ASSIGNED TASK A>
Answer these questions from the BPF passage:
(i) When the IP address ends with 11111, what value does x take at l2?
(ii) How many memory locations does the array available in BPF have?
(iii) For N=5, how many instructions would the branch tree take?
ASSIGNED TASK B> Print word for word the part of the BPF passage starting at "If the IP address on" and ending at "constant to use?".
DOCUMENT PASSAGE START
To see how a right shift «rsh» can be used for indexing a bit, we can see these
two examples: if the IP address in binary ends with 00000, at l2: x will be set
to 0, and then the shift at l4 will not modify the BITSET value at register a,
meaning that l5 will select the lowest bit.

If the IP address on the other hand ends with 11111, at l2: x=31 (11111 in
binary is 31 in decimal), then the shift at l4 will shift the register A 31
bits to the right, and after the «and» at l5, only 0 or 1 will remain, it
being the content of the highest bit of BITSET.

So, how can we use more bits of the IP address to select what constant to use?
In any normal programming language we would normally just provide a table of
constants, like:

const uint32_t MY_TABLE[] = {
  0x7fcbece9, 0xfffff7ff, 0xf7fffdff, 0xff7d777b,
  0xfed7cfff, 0xfdfffbef, 0x639ff99f, 0x600d10f2,
  0x9ffc0021, 0x8800bffc, 0x23858602, 0xffffff47,
  0xefffffff, 0xffffffde, 0xffffffee, 0xebb3dffd };

and that would be the end of the problem, however there's no way to do this
in BPF, yes, we have an array of 16 memory locations, but there's no indexed
loading, and we cannot pre-initialize it.

What we can do is to have a tree of branches!  There's a very useful
instruction called «jset» that does (a & «imm») jumping to a given location
if the value is non-zero and to another given location if it is zero, this
means that we can build a binary tree to jump to a specific «ld #BITSET», so
for 2 bits it can be:

        jset #0x00000040, L1,  L0
L0:     jset #0x00000080, L01, L00
L1:     jset #0x00000080, L11, L10
L00:    ld #BITSET00
        jmp l4
L01:    ld #BITSET01
        jmp l4
L10:    ld #BITSET10
        jmp l4
L11:    ld #BITSET11

And for N additional bits, this code would take 3*(2^N)-1 instructions, meaning
that for N=5 we would have 95 instructions, going over our total limit of 64.
DOCUMENT PASSAGE END
PROVIDED MATERIAL START
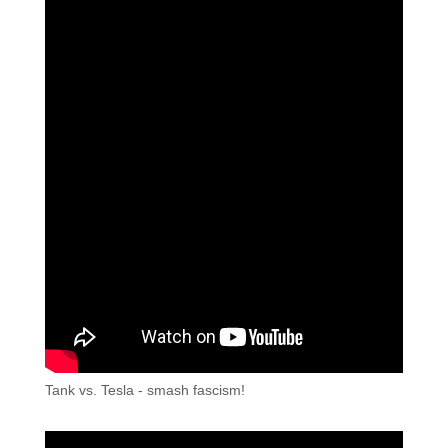
Tank vs. Tesla - smash fascism!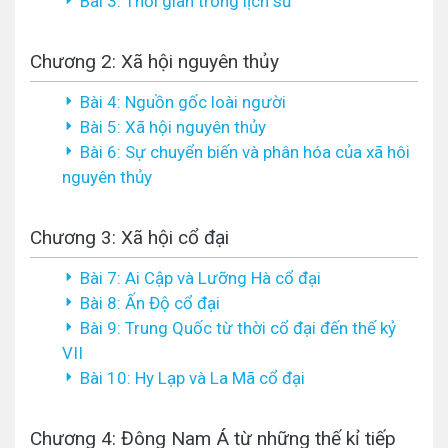
Bài 3: Thời gian trong lịch sử
Chương 2: Xã hội nguyên thủy
Bài 4: Nguồn gốc loài người
Bài 5: Xã hội nguyên thủy
Bài 6: Sự chuyển biến và phân hóa của xã hôi
nguyên thủy
Chương 3: Xã hội cổ đại
Bài 7: Ai Cập và Lưỡng Hà cổ đại
Bài 8: Ấn Độ cổ đại
Bài 9: Trung Quốc từ thời cổ đại đến thế kỷ
VII
Bài 10: Hy Lạp và La Mã cổ đại
Chương 4: Đông Nam Á từ những thế kỉ tiếp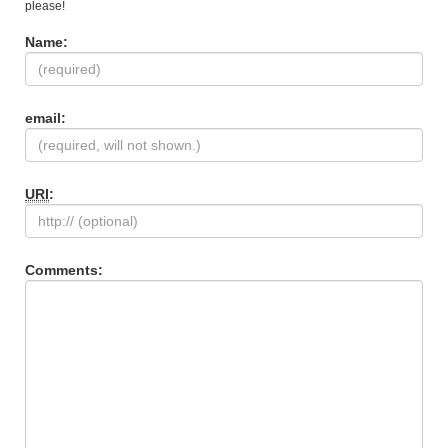
please!
Name:
email:
URI
:
Comments: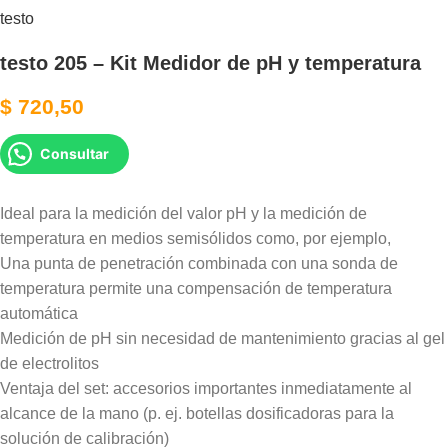
testo
testo 205 – Kit Medidor de pH y temperatura
$
720,50
Consultar
Ideal para la medición del valor pH y la medición de
temperatura en medios semisólidos como, por ejemplo,
Una punta de penetración combinada con una sonda de
temperatura permite una compensación de temperatura
automática
Medición de pH sin necesidad de mantenimiento gracias al gel
de electrolitos
Ventaja del set: accesorios importantes inmediatamente al
alcance de la mano (p. ej. botellas dosificadoras para la
solución de calibración)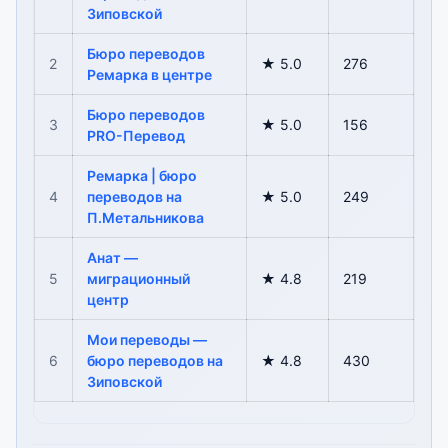
Зиповской
Бюро переводов
2
★ 5.0
276
Ремарка в центре
Бюро переводов
3
★ 5.0
156
PRO-Перевод
Ремарка | бюро
4
переводов на
★ 5.0
249
П.Метальникова
Анат —
5
миграционный
★ 4.8
219
центр
Мои переводы —
6
бюро переводов на
★ 4.8
430
Зиповской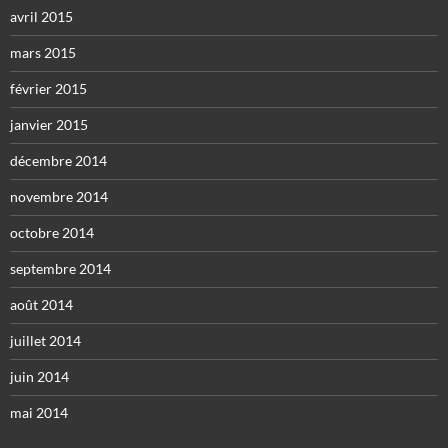
avril 2015
mars 2015
février 2015
janvier 2015
décembre 2014
novembre 2014
octobre 2014
septembre 2014
août 2014
juillet 2014
juin 2014
mai 2014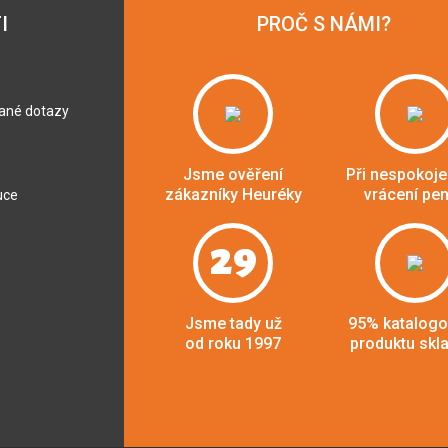
I
PROČ S NÁMI?
dané dotazy
Jsme ověření
Při nespokoje
zákazníky Heuréky
vrácení pe
uce
29
Jsme tady už
95% katalog
od roku 1997
produktu skl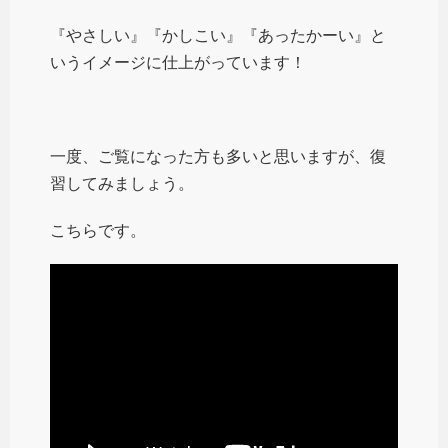
『やさしい』『かしこい』『あったかーい』と
いうイメージに仕上がっています！
一度、ご覧になった方も多いと思いますが、復
習してみましょう。
こちらです。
PROVIDED MATERIAL END
WRITTEN REPLY A>
(i) 31
(ii) 16
(iii) 95

WRITTEN REPLY B>
If the IP address on the other hand ends with 11111, at l2: x=31 (11111 in
binary is 31 in decimal), then the shift at l4 will shift the register A 31
bits to the right, and after the «and» at l5, only 0 or 1 will remain, it
being the content of the highest bit of BITSET.

So, how can we use more bits of the IP address to select what constant to use?